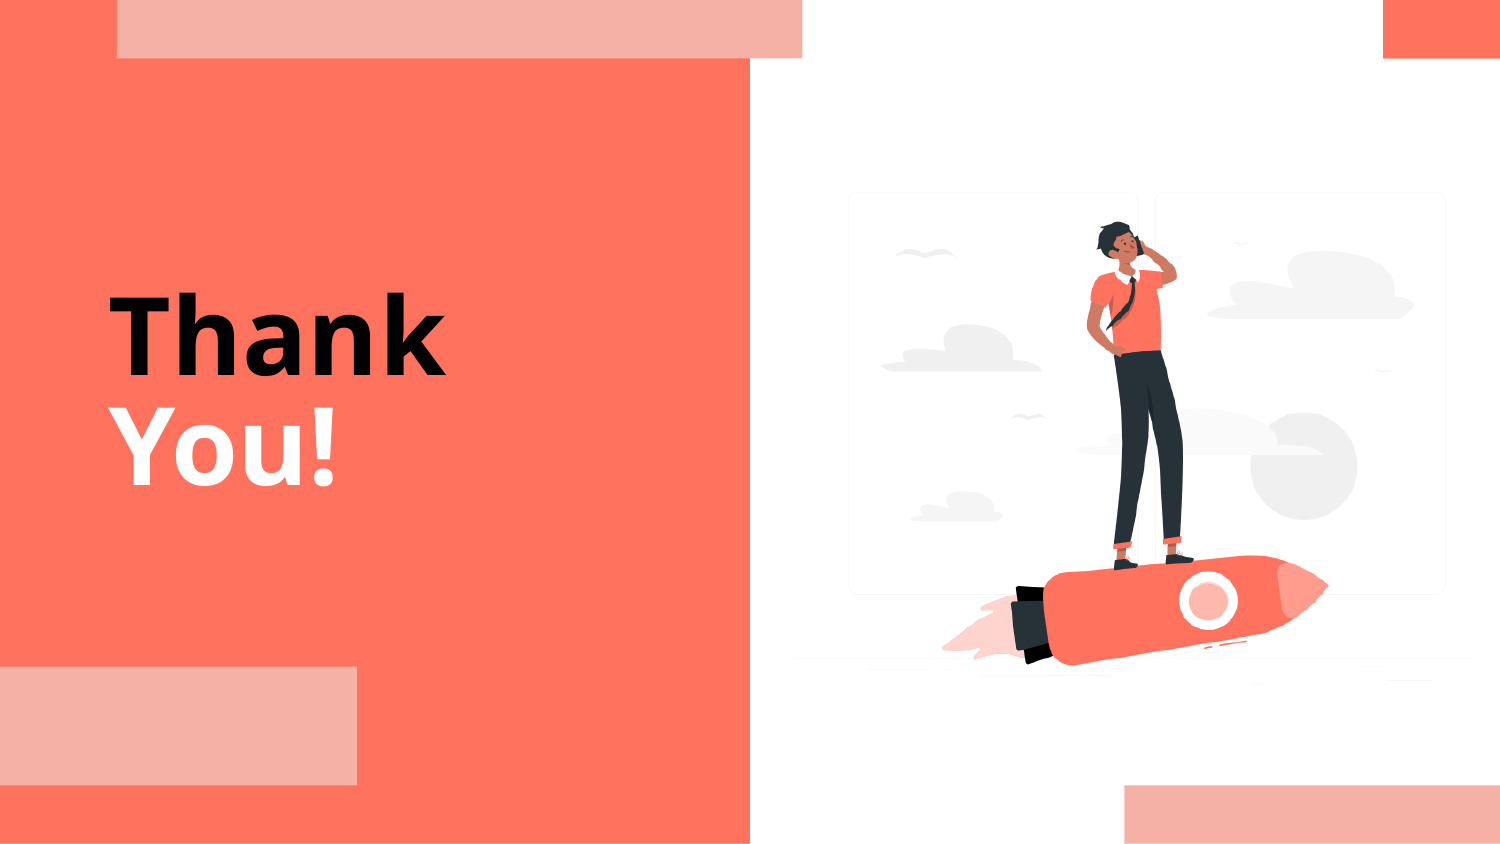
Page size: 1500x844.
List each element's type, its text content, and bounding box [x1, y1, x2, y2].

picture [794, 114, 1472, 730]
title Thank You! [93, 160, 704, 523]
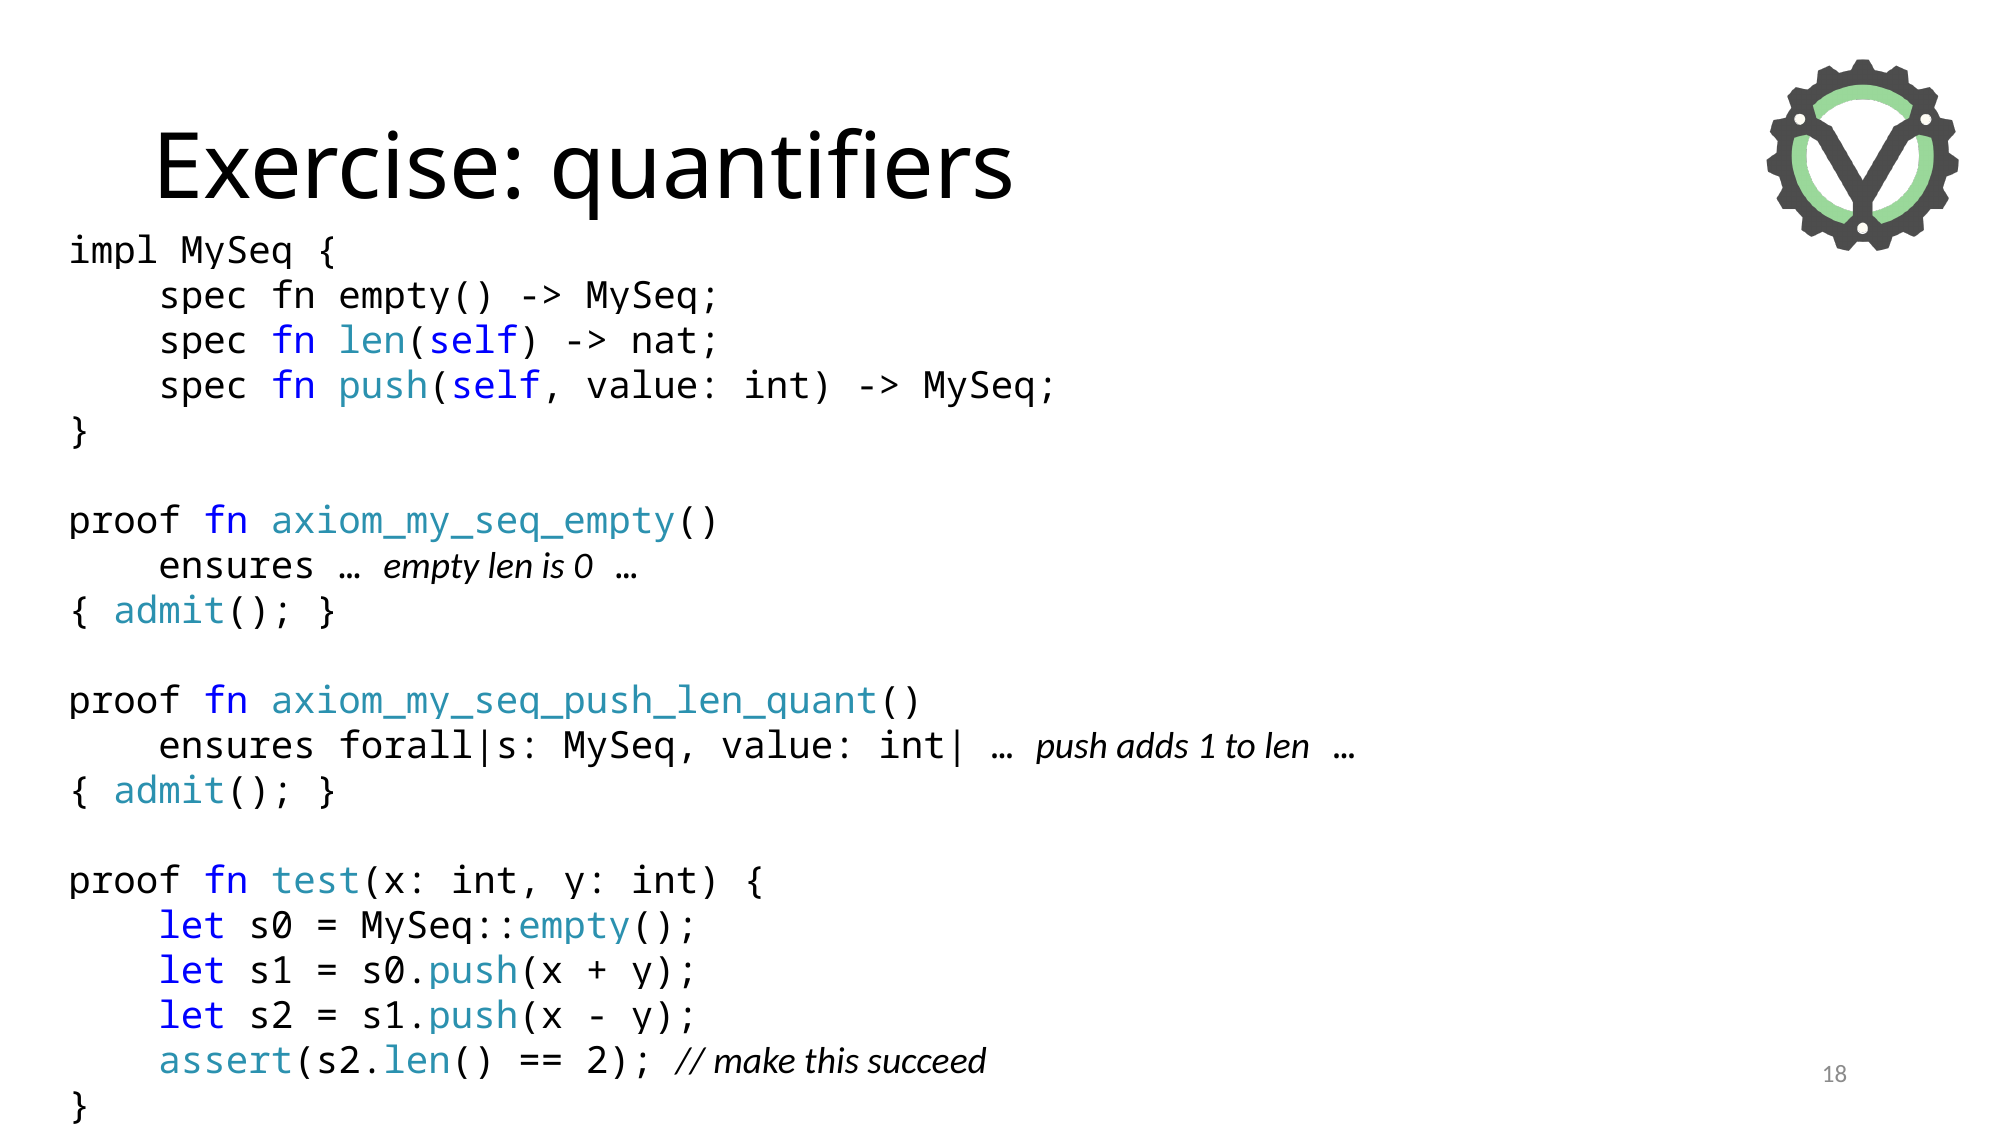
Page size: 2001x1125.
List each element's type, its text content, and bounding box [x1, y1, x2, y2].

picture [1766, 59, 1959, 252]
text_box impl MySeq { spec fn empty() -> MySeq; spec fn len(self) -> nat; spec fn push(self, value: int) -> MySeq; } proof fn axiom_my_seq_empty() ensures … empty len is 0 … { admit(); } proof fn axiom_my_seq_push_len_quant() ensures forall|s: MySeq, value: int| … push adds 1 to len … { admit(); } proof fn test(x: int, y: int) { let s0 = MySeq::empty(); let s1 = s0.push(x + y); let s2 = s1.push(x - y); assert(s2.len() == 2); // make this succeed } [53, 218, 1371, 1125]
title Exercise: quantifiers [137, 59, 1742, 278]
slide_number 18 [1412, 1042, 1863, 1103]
---+---
** EXERCISE DIRECTIONS **
Pull out all lines from the entries above that include the word "size".

** OUTPUT BELOW **
Page size: 1500x844.
Page size: 2001x1125.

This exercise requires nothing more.